TASK DETAILS:
For each record below, output its text exactly and skip any picture.

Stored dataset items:
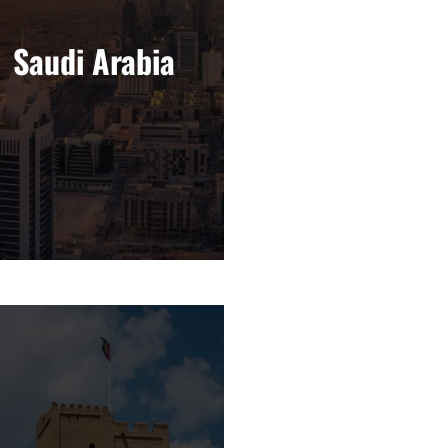
Saudi Arabia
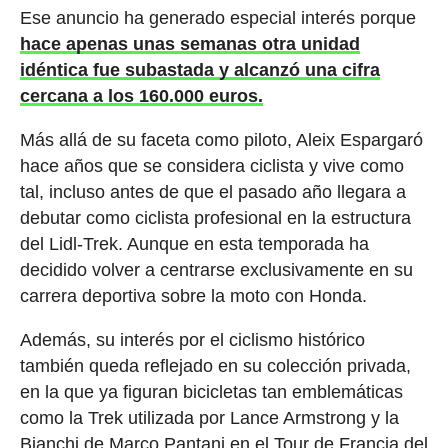
Ese anuncio ha generado especial interés porque
hace apenas unas semanas otra unidad
idéntica fue subastada y alcanzó una cifra
cercana a los 160.000 euros.
Más allá de su faceta como piloto, Aleix Espargaró
hace años que se considera ciclista y vive como
tal, incluso antes de que el pasado año llegara a
debutar como ciclista profesional en la estructura
del Lidl-Trek. Aunque en esta temporada ha
decidido volver a centrarse exclusivamente en su
carrera deportiva sobre la moto con Honda.
Además, su interés por el ciclismo histórico
también queda reflejado en su colección privada,
en la que ya figuran bicicletas tan emblemáticas
como la Trek utilizada por Lance Armstrong y la
Bianchi de Marco Pantani en el Tour de Francia del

SOLUTION TO THIS PROBLEM:
Saudi Arabia
Ese anuncio ha generado especial interés porque
hace apenas unas semanas otra unidad
idéntica fue subastada y alcanzó una cifra
cercana a los 160.000 euros.
Más allá de su faceta como piloto, Aleix Espargaró
hace años que se considera ciclista y vive como
tal, incluso antes de que el pasado año llegara a
debutar como ciclista profesional en la estructura
del Lidl-Trek. Aunque en esta temporada ha
decidido volver a centrarse exclusivamente en su
carrera deportiva sobre la moto con Honda.
Además, su interés por el ciclismo histórico
también queda reflejado en su colección privada,
en la que ya figuran bicicletas tan emblemáticas
como la Trek utilizada por Lance Armstrong y la
Bianchi de Marco Pantani en el Tour de Francia del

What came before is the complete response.